Bizarre Schatten bewegten sich an die Wand. Ein kalter Lufthauch traf ihr Bein. Sie hielt die Luft an, dann zwang sie sich aufzustehen. Die Schatten an der Wand, nur Mondlicht und die im Wind bewegten Äste der alten Buche. Die kühle Luft zog durch das undichte Fenster. Es war schon fast halb fünf. Keine Zeit, um sich noch einmal hinzulegen, wenn sie pünktlich bei der Arbeit sein wollte.
Sie zog den Morgenmantel über und tappte ins Bad. Duschen um diese Uhrzeit war verboten, denn Frau Grund hatte einen leichten Schlaf. Sie wusch sich flink mit dem Waschlappen, putzte die Zähne und huschte zurück in ihr Zimmer.
Heute Abend war Halloween. Sie zog sich rasch an und langte nach ihrem Schminktäschchen. Mit flinken Strichen malte sie ein Spinnennetz auf ihre Wange. In der Küche rumorte es. Mareike lauschte, denn Frau Grund stand nie vor 8 Uhr auf.
Jan? Sie atmete tief durch, kontrollierte ihr Gesicht, haderte kurz mit sich und wischte das Spinnennetz wieder weg. Stattdessen legte sie ein dezentes Make-up auf, nahm die Handtasche und verließ ihr Zimmer.

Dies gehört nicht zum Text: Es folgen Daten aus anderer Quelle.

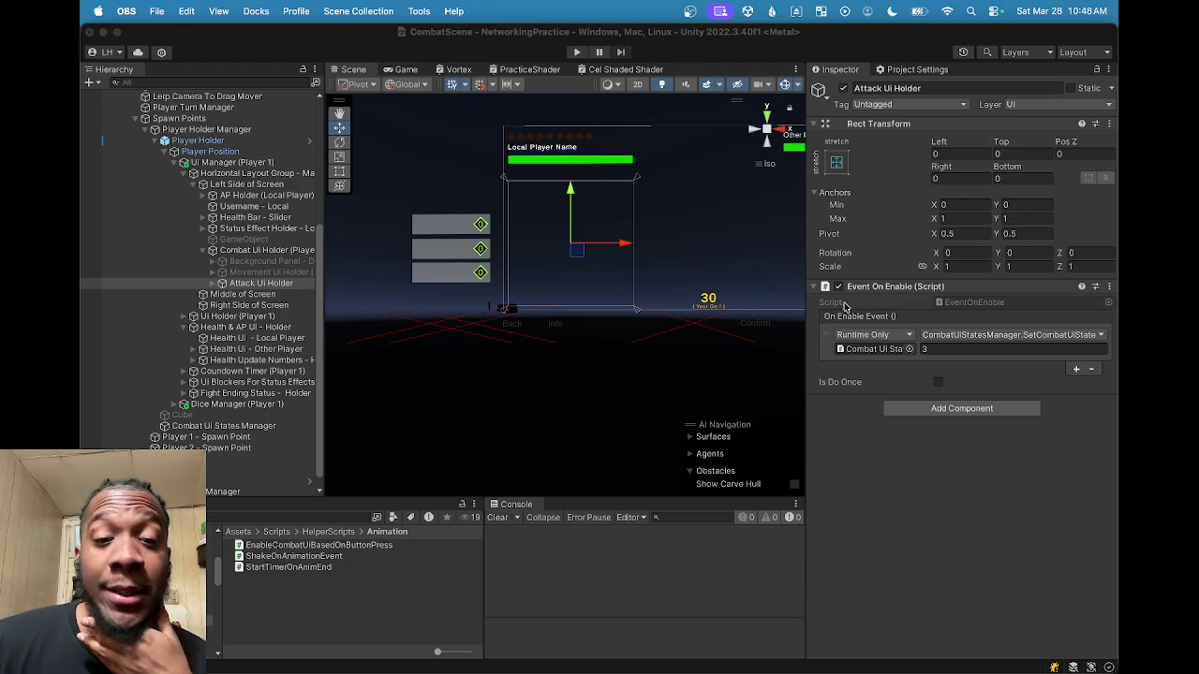
mouse_move(781, 661)
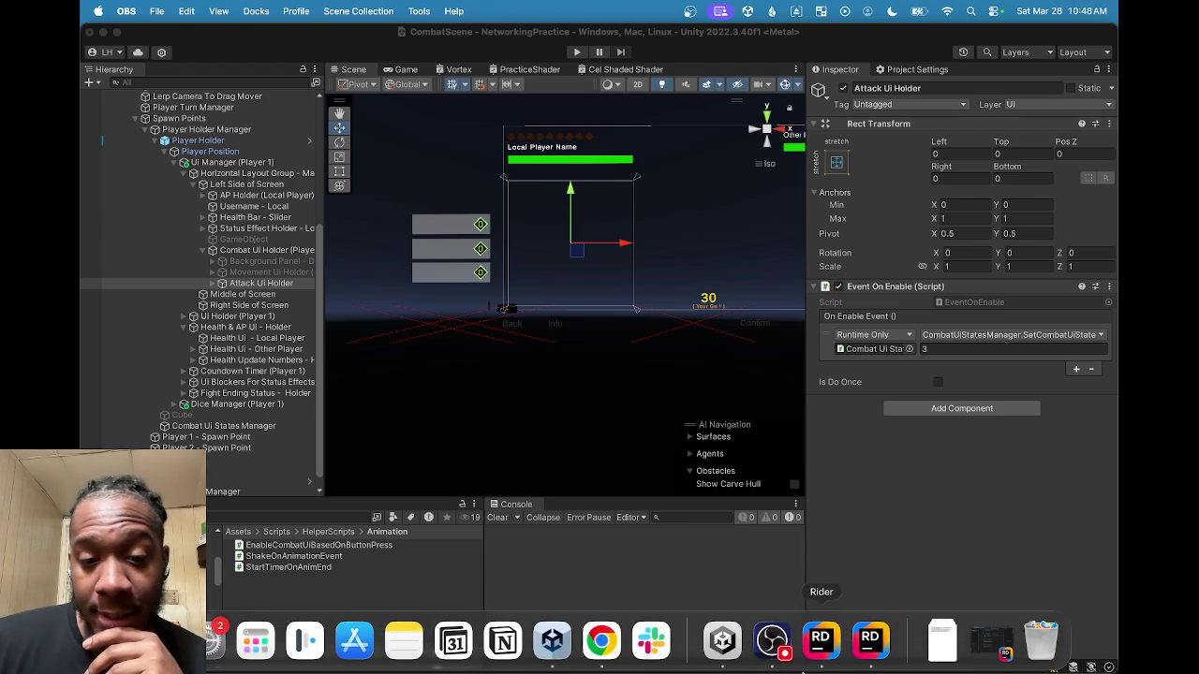
left_click(727, 645)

Er stand am Herd, lächelte sie an. »Guten Morgen. Möchten Sie einen Tee?«
Mareike schaute auf die Uhr. »Oja, sehr gern.«
Er reichte ihr eine Tasse. »Sie stehen früh auf.«
»Ich arbeite im Krankenhaus.«
Er lächelte. »Dann wünsche ich Ihnen einen ruhigen Dienst.«
»Danke.« Sie stürzte den Tee herunter und hastete zur Straßenbahn. Dabei ärgerte sie sich über sich selbst. Normalerweise war sie nicht so auf den Mund gefallen. Gestern Abend und heute, was musste er für ein Bild von ihr haben?
Auf Station zog sie sich rasch um. Die Kollegen saßen im Dienstzimmer. »Wir müssen eine Kraft an Station 13 abgeben.« Die Oberschwester blickte suchend umher.
Ihr Blick fiel auf Mareike. »Du warst im Urlaub und kennst die neuen Patienten noch nicht, ich denke, es wird am besten sein, wenn du es übernimmst.«
Das Aufatmen ihrer Kollegen war deutlich zu hören.
»Jetzt gleich?«
»Am besten, ja. Weißt du, wo die Station ist?«
Mareike schüttelte den Kopf.
»Sie ist im Altbau. Erster Stock.«
Mareike erhob sich. Die Leiterin hielt sie zurück. »Du kannst mit uns noch eine Tasse Kaffee trinken, die Stückchen hat die Schülerin mitgebracht.«
Mareike setzte sich und nahm einen Muffin. Er war mit orangefarbenem Zuckerguss und einem Spinnennetz verziert. Er schmeckte fast noch süßer, als er aussah. Sie trank noch einen Kaffee mit den Kolleginnen, bevor sie sich verabschiedete.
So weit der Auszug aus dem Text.